--- START ---
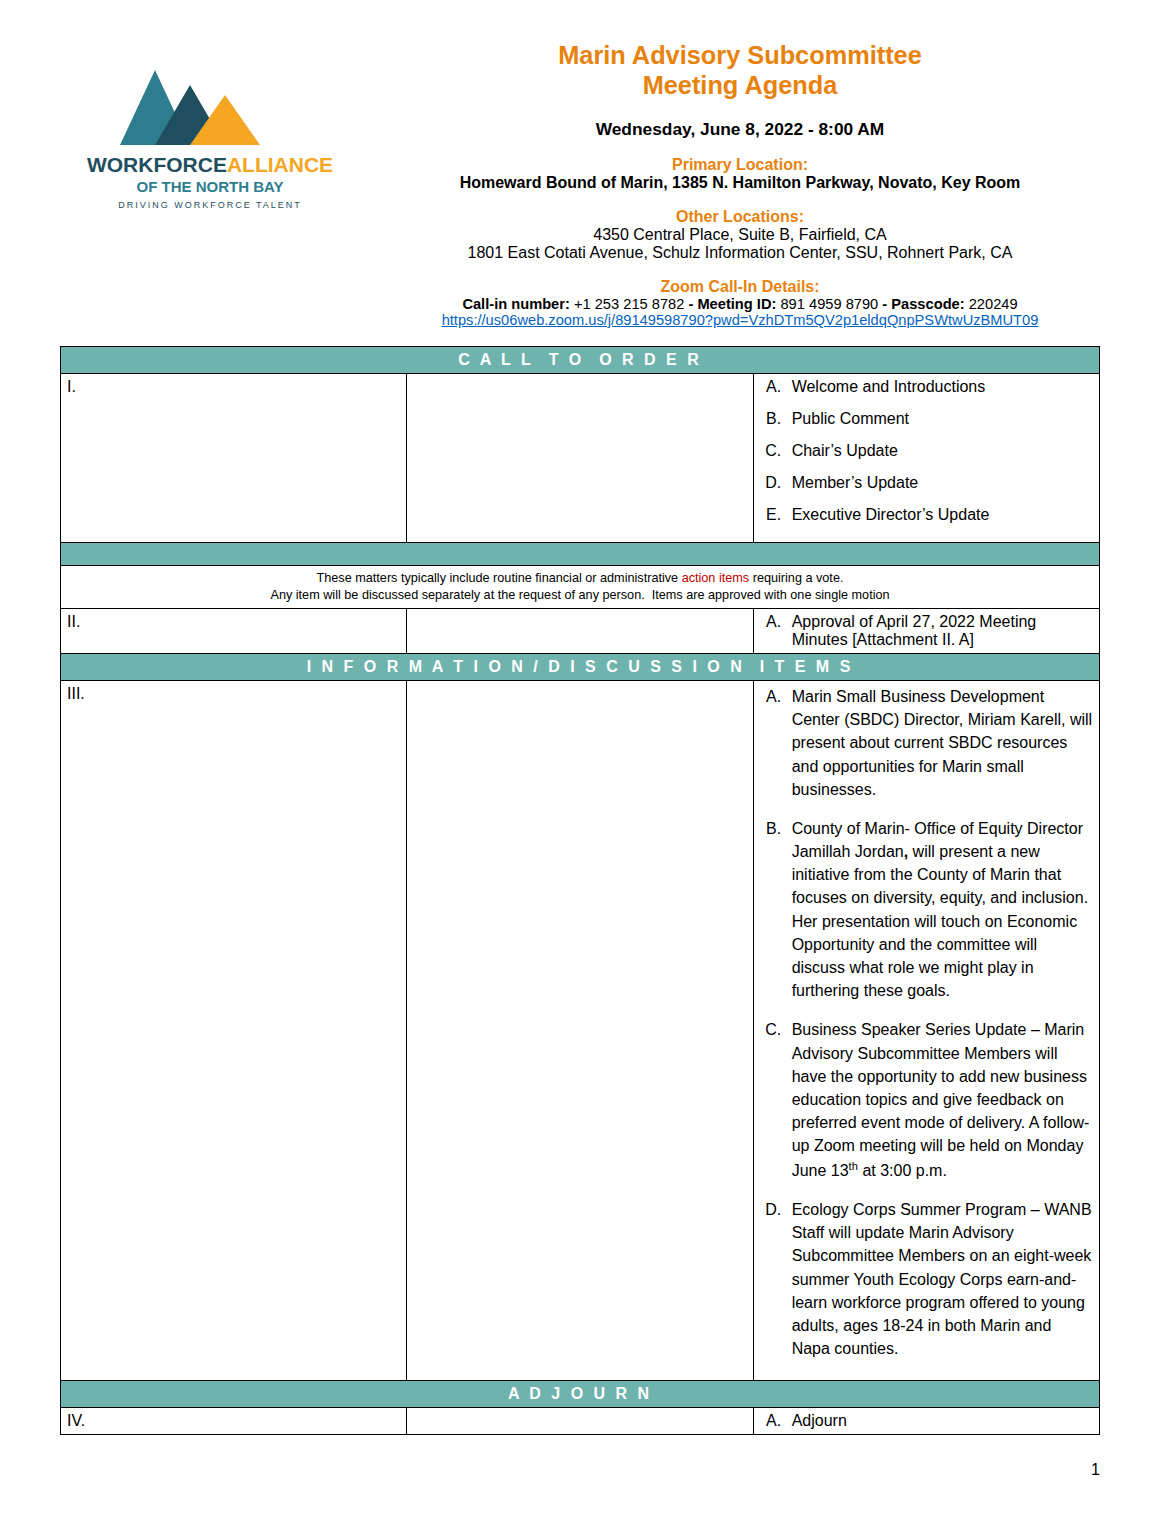WORKFORCEALLIANCE OF THE NORTH BAY DRIVING WORKFORCE TALENT
Marin Advisory Subcommittee
Meeting Agenda
Wednesday, June 8, 2022 - 8:00 AM
Primary Location:
Homeward Bound of Marin, 1385 N. Hamilton Parkway, Novato, Key Room
Other Locations:
4350 Central Place, Suite B, Fairfield, CA
1801 East Cotati Avenue, Schulz Information Center, SSU, Rohnert Park, CA
Zoom Call-In Details:
Call-in number: +1 253 215 8782 - Meeting ID: 891 4959 8790 - Passcode: 220249
https://us06web.zoom.us/j/89149598790?pwd=VzhDTm5QV2p1eldqQnpPSWtwUzBMUT09
| C A L L T O O R D E R |
| I. | | Welcome and Introductions Public Comment Chair’s Update Member’s Update Executive Director’s Update |
| These matters typically include routine financial or administrative action items requiring a vote. Any item will be discussed separately at the request of any person. Items are approved with one single motion |
| II. | | Approval of April 27, 2022 Meeting Minutes [Attachment II. A] |
| I N F O R M A T I O N / D I S C U S S I O N I T E M S |
| III. | | Marin Small Business Development Center (SBDC) Director, Miriam Karell, will present about current SBDC resources and opportunities for Marin small businesses. County of Marin- Office of Equity Director Jamillah Jordan , will present a new initiative from the County of Marin that focuses on diversity, equity, and inclusion. Her presentation will touch on Economic Opportunity and the committee will discuss what role we might play in furthering these goals. Business Speaker Series Update – Marin Advisory Subcommittee Members will have the opportunity to add new business education topics and give feedback on preferred event mode of delivery. A follow-up Zoom meeting will be held on Monday June 13 th at 3:00 p.m. Ecology Corps Summer Program – WANB Staff will update Marin Advisory Subcommittee Members on an eight-week summer Youth Ecology Corps earn-and-learn workforce program offered to young adults, ages 18-24 in both Marin and Napa counties. |
| A D J O U R N |
| IV. | | Adjourn |
1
--- END ---
What is being asked =>
Lines with the string "Subcommittee": say how many appear in the entries above, giving the number alone.

Written reply =>
2